Lennart's sieve speed should increase by 3-4% by using n-min of 1M instead of 1. Since these double-checks will be finished this week, there's no point to leave those in the sieve! I would use n-min of 2M, since the 1-2M range is oversieved for double-checks already.

However, the best plan would be to break off 2-3M whenever you feel like it, and continue to sieve 3-16M. When the LLR folks reach 3M, break off another 1M, etc. This assumes sieving will continue while others are LLRing; if that's not that case, I suppose the personal preference of the siever is the deciding factor. The optimal depth for 2-3M is still well higher than you are already (I estimate 2500T), but this number is so high because you built a very efficient sieve by choosing such an enormous N-range. If you had set out with a 2-5M sieve only, the optimal depth would be something like 1000T, and you'd be done already.

I don't think "optimal" matters in this case, though:
If optimal depth is 2500T, and you begin LLR at 500T instead, you can estimate the time "wasted" by LLRing instead of sieving by estimating the number of factors you would have found in the sieve and multiplying by the time difference between LLR test and marginal factor rate (usually half the average factor removal rate).
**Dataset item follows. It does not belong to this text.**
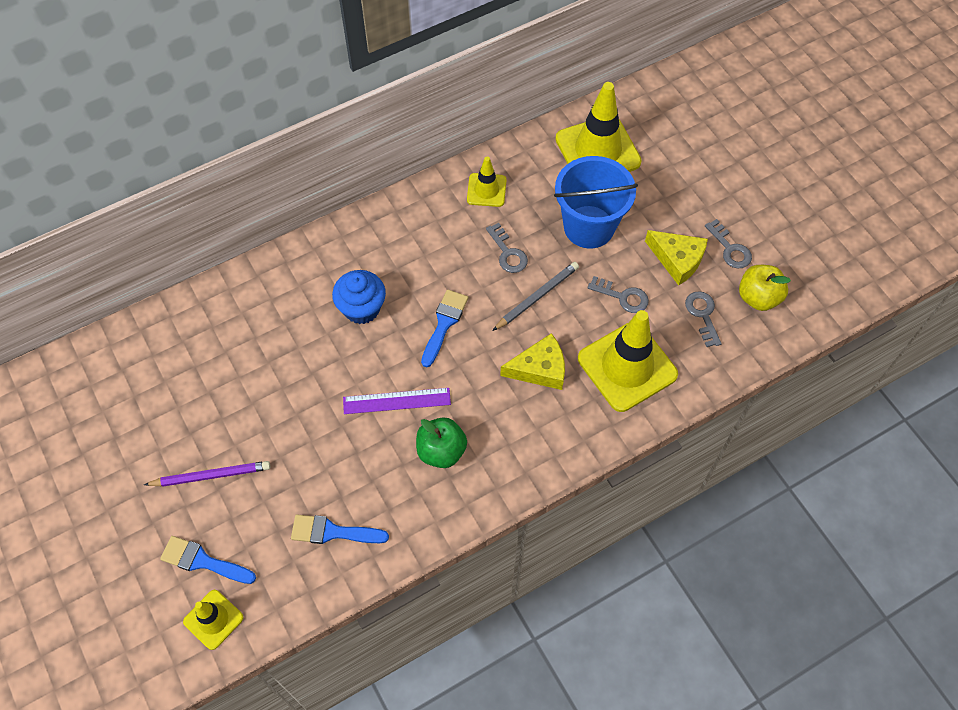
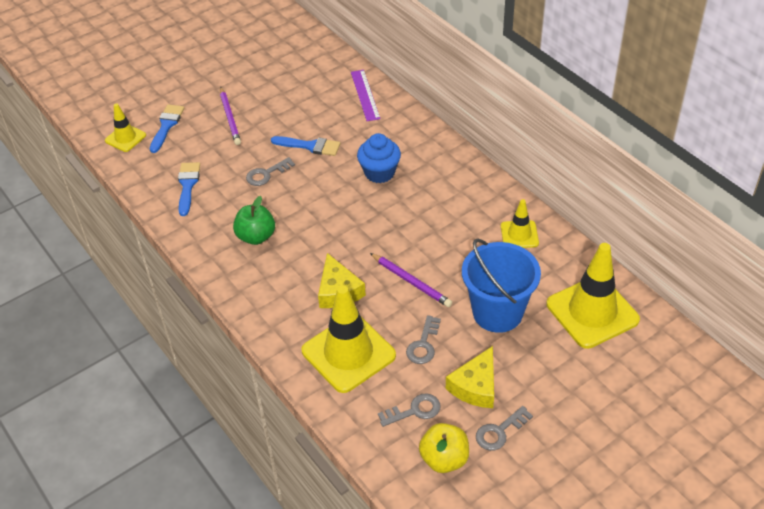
camera: 85 degrees right, 15 degrees down
(396, 401) = (298, 205): purple ruler -> purple ruler (365, 95)
(444, 324) = (373, 224): blue brush -> blue brush (310, 146)
(508, 253) = (454, 257): grey key -> grey key (266, 174)
(537, 297) = (411, 281): grey pencil -> purple pencil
You'd find factors for 5% or so of the file by going to 2500T instead of 500T, so the total time to test 2-5M might increase by 3% by starting now. You're willingly wasting 6% of sieve time already by keeping 0-2M in the sieve, so a "waste" of 3% of LLR time seems a small price to pay to get started on LLR now rather than a year from now!

tl;dr version: 'optimal' is about saving single-digit percentages of project time. Personal joy outweighs 3% time savings, so who cares about optimal?